Hacks & Attacks: Australia’s 5 Largest Data Breaches Ranked

Photo: Towfiqu barbhuiya / Unsplash

There are many reasons to seek out managed IT support in Australia. For some, it’s all about reducing the cost of hiring permanent staff. Others are more concerned about saving precious time. The one thing all parties are usually intent on protecting, however, is data. 

Unfortunately, data breaches have been on the rise in recent years, and Australia has experienced a particularly steep increase in cyber-attacks. Below, you will find five of the country’s worst attacks ranked them in order of impact rather than the total number of customers affected. 

5. Canva

In May 2019, a hacker named GnosticPlayers led a cyber-attack against the Australian design platform Canva. Shortly after the breach began, however, Canva detected malicious activity and put an end to it. Unfortunately, they were too slow to stop the damage completely. 

GnosticPlayers managed to access the user names, passwords, emails, and payment data of some 139 million users. Only hours after the attack, GnosticPlayers contacted the tech outlet ZDNet to brag about what happened. 

4. Optus

In September 2022, a cybercriminal hacked into the telecommunications giant Optus. The hacker – who may have been part of a state-sponsored group – managed to steal sensitive data from nearly 10 million customers. That data included names, addresses, phone numbers, email contacts, passport numbers, and driver’s license numbers (the last two were the most troubling).

The hack affected nearly 2.8 million current and former Optus customers, putting them at a high risk of identity theft and fraud. In addition, Medicare details for some 37,000 customers were taken as well. Despite all the stolen data, it seems the attack itself wasn’t terribly sophisticated. If that’s the case, Optus may face legal repercussions for not taking adequate steps to protect sensitive customer data. 

3. ProctorU 

In July 2020, cybercriminals targeted ProctorU, a popular testing service for online students. The hackers managed to steal student data from about 450,000 students. This data included email addresses, passwords, physical addresses, phone numbers, and more. Thankfully, they weren’t able to get any financial information. 

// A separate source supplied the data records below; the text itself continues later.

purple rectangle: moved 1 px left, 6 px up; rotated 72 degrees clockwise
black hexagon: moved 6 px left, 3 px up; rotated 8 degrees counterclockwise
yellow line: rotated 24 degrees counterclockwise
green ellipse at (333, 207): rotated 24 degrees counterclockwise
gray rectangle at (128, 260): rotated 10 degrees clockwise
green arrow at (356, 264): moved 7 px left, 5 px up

That didn’t let ProctorU off the hook. The criminals posted the stolen student information on a dark web forum. In response, former students filed a class-action lawsuit against ProctorU, claiming they failed to uphold adequate security measures.

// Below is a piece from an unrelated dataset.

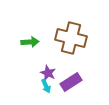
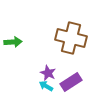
green arrow: moved 17 px left
cyan arrow: rotated 144 degrees clockwise
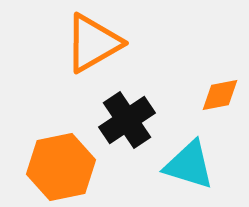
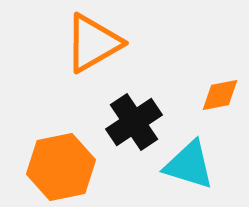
black cross: moved 7 px right, 2 px down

2. Australian National University

In November 2018, a team of hackers led a sophisticated attack against the Australian National University. By using multiple spear-phishing attacks, the cybercriminals were able to gain sensitive data from 200,000 students stretching back 19 years. That data included addresses, emergency contacts, academic results, tax file numbers, and more. 

After the attack, the cybercriminals deleted their access logs and covered their tracks using the anonymous browser Tor. It took another six months before the Australian National University discovered the breach. 

1. Eastern Health

In March 2021, cybercriminals targeted four Eastern Health hospitals – Box Hill, Maroondah, Healesville, and Angliss. Although no private patient data was stolen, the hackers made it difficult for staff to access critical medical histories. This delayed elective surgeries and forced staff to use pen and paper to record important information. 

Unfortunately, cyberattacks targeting hospitals are becoming more common. Hackers know that hospitals rely on patient data and tend to spend more money on medical expenses than IT support. They also understand that they can demand higher ransoms for stolen patient data. 

Massive data breaches like the ones above are cause for concern. Furthermore, it’s likely that they will be on the rise in the near future. That being said, there are steps you can take to protect yourself and your business. High up on that list is getting robust IT support.